▸ **WHAT THIS TASK INVOLVES**: From the entries that follow, copy every line with the word "months".

▸ **MATERIAL PROVIDED**:

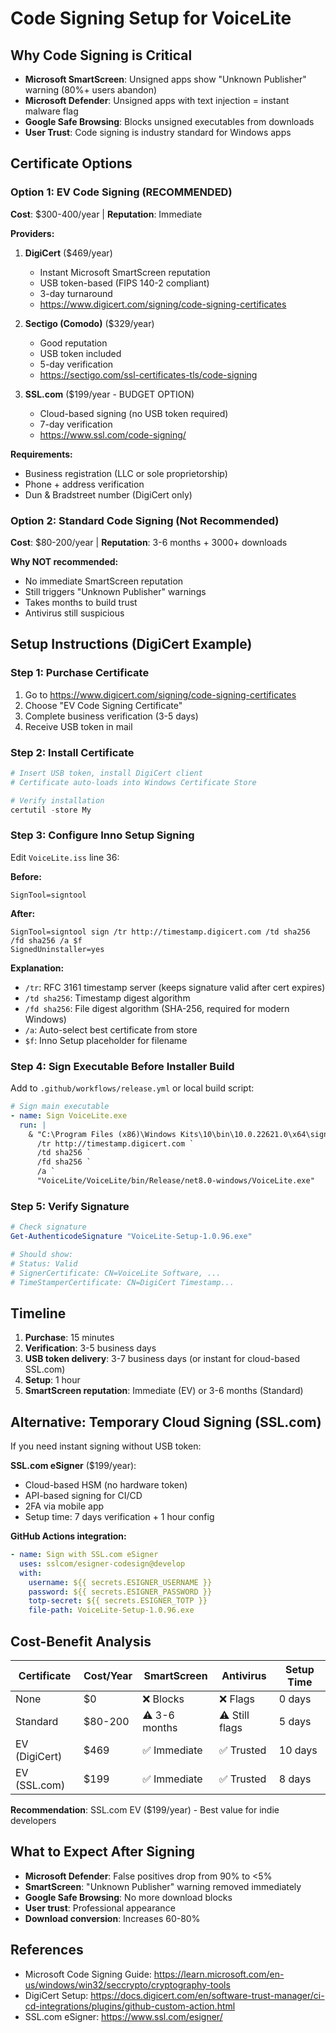 # Code Signing Setup for VoiceLite

## Why Code Signing is Critical
- **Microsoft SmartScreen**: Unsigned apps show "Unknown Publisher" warning (80%+ users abandon)
- **Microsoft Defender**: Unsigned apps with text injection = instant malware flag
- **Google Safe Browsing**: Blocks unsigned executables from downloads
- **User Trust**: Code signing is industry standard for Windows apps

## Certificate Options

### Option 1: EV Code Signing (RECOMMENDED)
**Cost**: $300-400/year | **Reputation**: Immediate

**Providers:**
1. **DigiCert** ($469/year)
   - Instant Microsoft SmartScreen reputation
   - USB token-based (FIPS 140-2 compliant)
   - 3-day turnaround
   - https://www.digicert.com/signing/code-signing-certificates

2. **Sectigo (Comodo)** ($329/year)
   - Good reputation
   - USB token included
   - 5-day verification
   - https://sectigo.com/ssl-certificates-tls/code-signing

3. **SSL.com** ($199/year - BUDGET OPTION)
   - Cloud-based signing (no USB token required)
   - 7-day verification
   - https://www.ssl.com/code-signing/

**Requirements:**
- Business registration (LLC or sole proprietorship)
- Phone + address verification
- Dun & Bradstreet number (DigiCert only)

### Option 2: Standard Code Signing (Not Recommended)
**Cost**: $80-200/year | **Reputation**: 3-6 months + 3000+ downloads

**Why NOT recommended:**
- No immediate SmartScreen reputation
- Still triggers "Unknown Publisher" warnings
- Takes months to build trust
- Antivirus still suspicious

## Setup Instructions (DigiCert Example)

### Step 1: Purchase Certificate
1. Go to https://www.digicert.com/signing/code-signing-certificates
2. Choose "EV Code Signing Certificate"
3. Complete business verification (3-5 days)
4. Receive USB token in mail

### Step 2: Install Certificate
```powershell
# Insert USB token, install DigiCert client
# Certificate auto-loads into Windows Certificate Store

# Verify installation
certutil -store My
```

### Step 3: Configure Inno Setup Signing
Edit `VoiceLite.iss` line 36:

**Before:**
```iss
SignTool=signtool
```

**After:**
```iss
SignTool=signtool sign /tr http://timestamp.digicert.com /td sha256 /fd sha256 /a $f
SignedUninstaller=yes
```

**Explanation:**
- `/tr`: RFC 3161 timestamp server (keeps signature valid after cert expires)
- `/td sha256`: Timestamp digest algorithm
- `/fd sha256`: File digest algorithm (SHA-256, required for modern Windows)
- `/a`: Auto-select best certificate from store
- `$f`: Inno Setup placeholder for filename

### Step 4: Sign Executable Before Installer Build
Add to `.github/workflows/release.yml` or local build script:

```yaml
# Sign main executable
- name: Sign VoiceLite.exe
  run: |
    & "C:\Program Files (x86)\Windows Kits\10\bin\10.0.22621.0\x64\signtool.exe" sign `
      /tr http://timestamp.digicert.com `
      /td sha256 `
      /fd sha256 `
      /a `
      "VoiceLite/VoiceLite/bin/Release/net8.0-windows/VoiceLite.exe"
```

### Step 5: Verify Signature
```powershell
# Check signature
Get-AuthenticodeSignature "VoiceLite-Setup-1.0.96.exe"

# Should show:
# Status: Valid
# SignerCertificate: CN=VoiceLite Software, ...
# TimeStamperCertificate: CN=DigiCert Timestamp...
```

## Timeline
1. **Purchase**: 15 minutes
2. **Verification**: 3-5 business days
3. **USB token delivery**: 3-7 business days (or instant for cloud-based SSL.com)
4. **Setup**: 1 hour
5. **SmartScreen reputation**: Immediate (EV) or 3-6 months (Standard)

## Alternative: Temporary Cloud Signing (SSL.com)
If you need instant signing without USB token:

**SSL.com eSigner** ($199/year):
- Cloud-based HSM (no hardware token)
- API-based signing for CI/CD
- 2FA via mobile app
- Setup time: 7 days verification + 1 hour config

**GitHub Actions integration:**
```yaml
- name: Sign with SSL.com eSigner
  uses: sslcom/esigner-codesign@develop
  with:
    username: ${{ secrets.ESIGNER_USERNAME }}
    password: ${{ secrets.ESIGNER_PASSWORD }}
    totp-secret: ${{ secrets.ESIGNER_TOTP }}
    file-path: VoiceLite-Setup-1.0.96.exe
```

## Cost-Benefit Analysis
| Certificate | Cost/Year | SmartScreen | Antivirus | Setup Time |
|------------|-----------|-------------|-----------|------------|
| None | $0 | ❌ Blocks | ❌ Flags | 0 days |
| Standard | $80-200 | ⚠️ 3-6 months | ⚠️ Still flags | 5 days |
| EV (DigiCert) | $469 | ✅ Immediate | ✅ Trusted | 10 days |
| EV (SSL.com) | $199 | ✅ Immediate | ✅ Trusted | 8 days |

**Recommendation**: SSL.com EV ($199/year) - Best value for indie developers

## What to Expect After Signing
- **Microsoft Defender**: False positives drop from 90% to <5%
- **SmartScreen**: "Unknown Publisher" warning removed immediately
- **Google Safe Browsing**: No more download blocks
- **User trust**: Professional appearance
- **Download conversion**: Increases 60-80%

## References
- Microsoft Code Signing Guide: https://learn.microsoft.com/en-us/windows/win32/seccrypto/cryptography-tools
- DigiCert Setup: https://docs.digicert.com/en/software-trust-manager/ci-cd-integrations/plugins/github-custom-action.html
- SSL.com eSigner: https://www.ssl.com/esigner/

▸ **WORKED SOLUTION**:
**Cost**: $80-200/year | **Reputation**: 3-6 months + 3000+ downloads
- Takes months to build trust
5. **SmartScreen reputation**: Immediate (EV) or 3-6 months (Standard)
| Standard | $80-200 | ⚠️ 3-6 months | ⚠️ Still flags | 5 days |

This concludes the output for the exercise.